Всё может быть. Со мною вообще всё может быть. И бывает.
Меня всегда интересуют – пограничные состояния.
Они не просто мне интересны, они – важны для меня.
В них наиболее сильно проявляется то, что в других состояниях дремлет или не торопится выходить на передний план.
Состояния души. Состояния – в природе. В судьбе. Пограничные. На грани.
Между сном и явью.
Между творческими периодами.
Между жизненными полосами.
Состояния – когда работает подсознание.
Состояния – когда крепнет дух.
Состояния – когда определяется путь.
Состояния – в которых начинаешь чувствовать свет впереди – и идти к нему, выходить на него – из мглы, из тьмы, из сложностей всяких.
Состояние – предстояния.
Перед Богом.
Вот и в этой книге, как я погляжу, интуитивно, по чутью, как и всегда, говорю я – о пограничных состояниях, в жизни своей и в судьбе.

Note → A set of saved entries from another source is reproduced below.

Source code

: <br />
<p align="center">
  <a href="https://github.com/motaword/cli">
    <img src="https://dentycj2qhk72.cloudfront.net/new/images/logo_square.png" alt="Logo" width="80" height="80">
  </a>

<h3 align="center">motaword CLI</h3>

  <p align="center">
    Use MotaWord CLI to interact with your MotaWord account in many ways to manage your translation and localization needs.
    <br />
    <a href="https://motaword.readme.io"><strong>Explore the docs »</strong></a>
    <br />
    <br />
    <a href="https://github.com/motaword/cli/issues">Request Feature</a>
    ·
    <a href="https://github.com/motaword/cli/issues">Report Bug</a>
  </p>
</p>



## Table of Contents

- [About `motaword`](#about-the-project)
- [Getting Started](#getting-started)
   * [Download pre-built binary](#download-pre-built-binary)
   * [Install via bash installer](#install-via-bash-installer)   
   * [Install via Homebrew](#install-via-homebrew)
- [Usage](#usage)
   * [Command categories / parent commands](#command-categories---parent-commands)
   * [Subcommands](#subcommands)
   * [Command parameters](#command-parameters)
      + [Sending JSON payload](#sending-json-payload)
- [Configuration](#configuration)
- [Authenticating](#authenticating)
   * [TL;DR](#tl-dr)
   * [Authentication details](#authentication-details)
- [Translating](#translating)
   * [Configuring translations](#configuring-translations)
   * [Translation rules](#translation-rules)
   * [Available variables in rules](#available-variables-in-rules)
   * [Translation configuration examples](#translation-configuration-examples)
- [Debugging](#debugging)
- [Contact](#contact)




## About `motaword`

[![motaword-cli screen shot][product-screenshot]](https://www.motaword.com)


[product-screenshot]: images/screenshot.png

Достаточно внимательно прочитать мои стихи, чтобы увидеть целую галактику этих состояний.
Да и в мире сейчас – разве не пограничное состояние?
Век – на исходе. Был. Миновал. Новый век – забрезжил. Где-то рядом. Пришёл. Идёт. Но – куда? Поживём – увидим?
Что впереди?
Грань.
Узкая фаска лезвия.
Вот мы где с вами нынче находимся.
Слава Богу, что есть – память.
Вспоминаю Леонарда – в его тесной двухкомнатной квартире, этаком стандартном – но и на том спасибо, в те-то советские годы – пристанище интеллигентной московской семьи, в пятиэтажном доме, расположенном в одном из проездов Марьиной Рощи.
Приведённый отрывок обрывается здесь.